▶ Work item:
Reproduce every record verbatim but drop the pictures.
───── Exercise material ─────
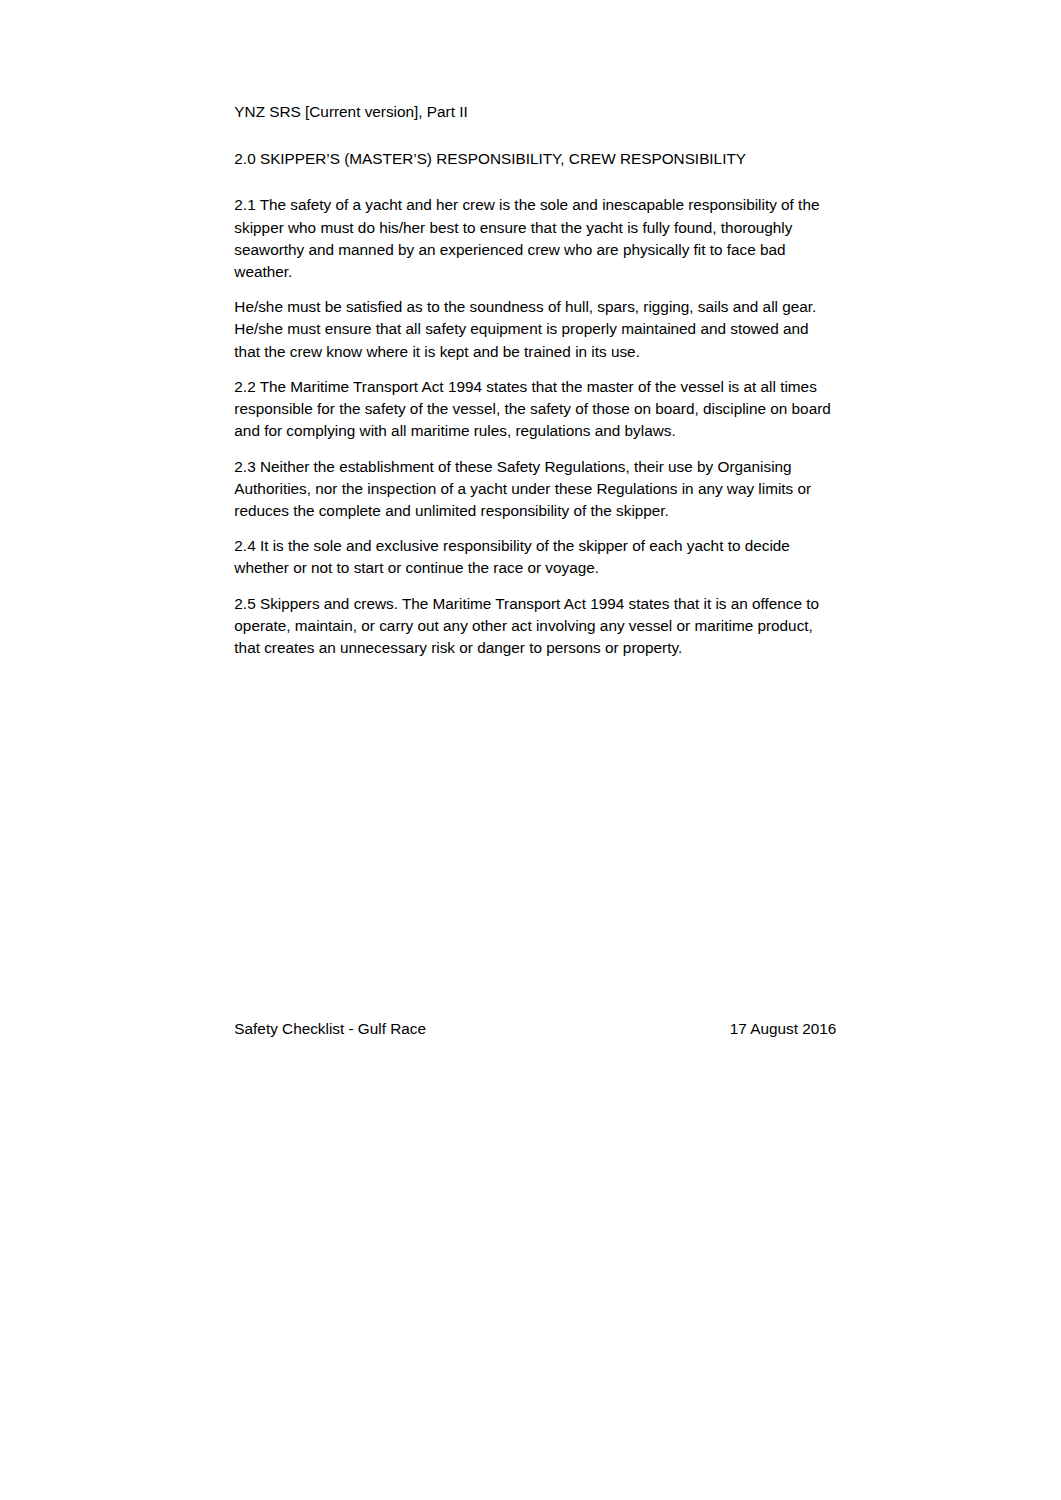YNZ SRS [Current version], Part II
2.0 SKIPPER’S (MASTER’S) RESPONSIBILITY, CREW RESPONSIBILITY
2.1 The safety of a yacht and her crew is the sole and inescapable responsibility of the skipper who must do his/her best to ensure that the yacht is fully found, thoroughly seaworthy and manned by an experienced crew who are physically fit to face bad weather.
He/she must be satisfied as to the soundness of hull, spars, rigging, sails and all gear. He/she must ensure that all safety equipment is properly maintained and stowed and that the crew know where it is kept and be trained in its use.
2.2 The Maritime Transport Act 1994 states that the master of the vessel is at all times responsible for the safety of the vessel, the safety of those on board, discipline on board and for complying with all maritime rules, regulations and bylaws.
2.3 Neither the establishment of these Safety Regulations, their use by Organising Authorities, nor the inspection of a yacht under these Regulations in any way limits or reduces the complete and unlimited responsibility of the skipper.
2.4 It is the sole and exclusive responsibility of the skipper of each yacht to decide whether or not to start or continue the race or voyage.
2.5 Skippers and crews. The Maritime Transport Act 1994 states that it is an offence to operate, maintain, or carry out any other act involving any vessel or maritime product, that creates an unnecessary risk or danger to persons or property.
Safety Checklist - Gulf Race 17 August 2016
─────
▶ Answer for this exercise:
YNZ SRS [Current version], Part II
2.0 SKIPPER’S (MASTER’S) RESPONSIBILITY, CREW RESPONSIBILITY
2.1 The safety of a yacht and her crew is the sole and inescapable responsibility of the skipper who must do his/her best to ensure that the yacht is fully found, thoroughly seaworthy and manned by an experienced crew who are physically fit to face bad weather.
He/she must be satisfied as to the soundness of hull, spars, rigging, sails and all gear. He/she must ensure that all safety equipment is properly maintained and stowed and that the crew know where it is kept and be trained in its use.
2.2 The Maritime Transport Act 1994 states that the master of the vessel is at all times responsible for the safety of the vessel, the safety of those on board, discipline on board and for complying with all maritime rules, regulations and bylaws.
2.3 Neither the establishment of these Safety Regulations, their use by Organising Authorities, nor the inspection of a yacht under these Regulations in any way limits or reduces the complete and unlimited responsibility of the skipper.
2.4 It is the sole and exclusive responsibility of the skipper of each yacht to decide whether or not to start or continue the race or voyage.
2.5 Skippers and crews. The Maritime Transport Act 1994 states that it is an offence to operate, maintain, or carry out any other act involving any vessel or maritime product, that creates an unnecessary risk or danger to persons or property.
Safety Checklist - Gulf Race 17 August 2016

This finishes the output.